'Golden, gilded' schoolchildren 'must learn from experience of failure'

Updated

Children who have enjoyed a "golden, gilded" school life should be made to fail to teach them important lessons like how to bounce back from defeat, the former head of Eton has suggested.

Tony Little said that, as a headmaster, he always worried the most about the school leavers who had always been popular, smart and had little difficulties to deal with.

It should be a school's duty to ensure that all of the pupils experience failure at some point, and are able to learn from it, he suggested.

Speaking at the Global Education and Skills Forum in Dubai, Mr Little, who is now chief education officer of GEMS Education, said that as a headteacher, he would see each of his 18-year-old pupils individually.

"You would remember as you saw each young person their journey, their experience. And some of these had been pretty straightforward, a lot of them had been bumpy along the way.

"But the only ones who worried me, as I shook hands and said my farewells, were the boys and girls who had gilded school experiences. The golden schoolchildren, for whom it had been very straightforward. Always good at exams, always popular, always found the flow easy to deal with, they never really had anything significant to bump up against."

He added: "I think it behoves all great schools to make sure all their children fail. Not just have the experience of failure, but of course within a supportive context, to learn from that experience of failure."

Mr Little that said the high-stakes nature of exams and testing means that it is difficult to do this in terms of academic work, but that there are other ways that schools can teach this lesson.
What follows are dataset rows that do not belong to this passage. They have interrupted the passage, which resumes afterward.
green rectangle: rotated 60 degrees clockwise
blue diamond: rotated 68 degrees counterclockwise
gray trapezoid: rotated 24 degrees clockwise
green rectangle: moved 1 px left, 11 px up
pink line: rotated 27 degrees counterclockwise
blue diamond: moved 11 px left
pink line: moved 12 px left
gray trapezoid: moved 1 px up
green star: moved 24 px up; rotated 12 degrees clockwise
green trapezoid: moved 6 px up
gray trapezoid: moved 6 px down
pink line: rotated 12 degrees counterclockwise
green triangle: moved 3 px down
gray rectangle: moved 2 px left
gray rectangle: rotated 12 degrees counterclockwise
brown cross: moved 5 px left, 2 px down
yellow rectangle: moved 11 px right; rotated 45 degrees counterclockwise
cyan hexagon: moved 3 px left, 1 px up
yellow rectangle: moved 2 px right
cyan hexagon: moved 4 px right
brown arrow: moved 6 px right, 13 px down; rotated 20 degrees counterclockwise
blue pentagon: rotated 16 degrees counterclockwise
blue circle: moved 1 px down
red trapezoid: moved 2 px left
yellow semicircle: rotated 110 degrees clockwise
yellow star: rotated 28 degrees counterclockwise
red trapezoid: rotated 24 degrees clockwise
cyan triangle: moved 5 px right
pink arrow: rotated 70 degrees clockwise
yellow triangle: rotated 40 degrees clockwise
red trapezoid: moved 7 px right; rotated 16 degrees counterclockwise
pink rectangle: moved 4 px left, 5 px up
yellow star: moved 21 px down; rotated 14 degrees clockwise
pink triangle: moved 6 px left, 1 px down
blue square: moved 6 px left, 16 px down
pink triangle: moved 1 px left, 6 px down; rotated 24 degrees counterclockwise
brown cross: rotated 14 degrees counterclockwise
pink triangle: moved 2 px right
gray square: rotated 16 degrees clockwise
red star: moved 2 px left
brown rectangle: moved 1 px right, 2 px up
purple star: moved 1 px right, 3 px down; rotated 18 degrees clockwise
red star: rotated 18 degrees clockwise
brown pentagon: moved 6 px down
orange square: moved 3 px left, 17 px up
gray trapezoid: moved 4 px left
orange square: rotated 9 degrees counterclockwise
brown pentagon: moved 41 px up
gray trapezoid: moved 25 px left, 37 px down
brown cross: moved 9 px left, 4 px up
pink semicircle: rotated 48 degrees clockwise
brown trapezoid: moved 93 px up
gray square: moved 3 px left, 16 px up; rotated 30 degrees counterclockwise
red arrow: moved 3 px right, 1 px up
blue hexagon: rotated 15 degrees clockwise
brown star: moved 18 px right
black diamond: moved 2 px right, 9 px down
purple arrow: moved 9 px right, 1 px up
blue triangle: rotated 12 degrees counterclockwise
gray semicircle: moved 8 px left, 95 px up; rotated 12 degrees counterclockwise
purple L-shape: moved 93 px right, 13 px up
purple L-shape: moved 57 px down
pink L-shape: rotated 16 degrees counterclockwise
"It's not the fact of being dropped from the sports team, it's how that is dealt with, how young people are enabled to bounce back and find their way to regain that level or even higher," he said.

The former school leader warned schools against focusing too heavily on one sport or activity, arguing that activities of all types should be celebrated equally.

"I visit an awful lot of schools which are lop-sided," Mr Little said. "And at worst this can be quite pernicious.

"I worked in one school where rugby was king, everything revolved around it, the fly-half was a god. I used to long for the school team to lose. It just mattered too much and it was taking away from young people's other experiences because it was being focused in this very specific and rather limited way.

"Coupled with that is the idea of parity, we celebrate success in an even way. There aren't many schools I've visited where, for example, the child or the young person, who leads a social enterprise is given equal kudos to the one who is captain of the top sports team or a star actor.

"It behoves schools to think through their policy of celebration. What it is young people respect each other for."

Mr Little also said that it is important that schools have respect for young people.

"I still visit far too many schools which seem to be run, principally, for the benefit of adults, rather than hold children at the centre of the experience," he said.

"This can be articulated in a whole variety of ways. But by respect I mean creating a culture of support. Broadly speaking it's a yes culture. If any child has a good idea and wants to develop something in a different way, the school should do its damndest to try and make it happen. If that means raising money from outside the school to enable a certain type of activity that the school can't run to take place, then so be it. That's where the energy should go."

Mr Little was headmaster of Eton College - which counts Prime Minister David Cameron, the Duke of Cambridge and Prince Harry among its former pupils - until last summer.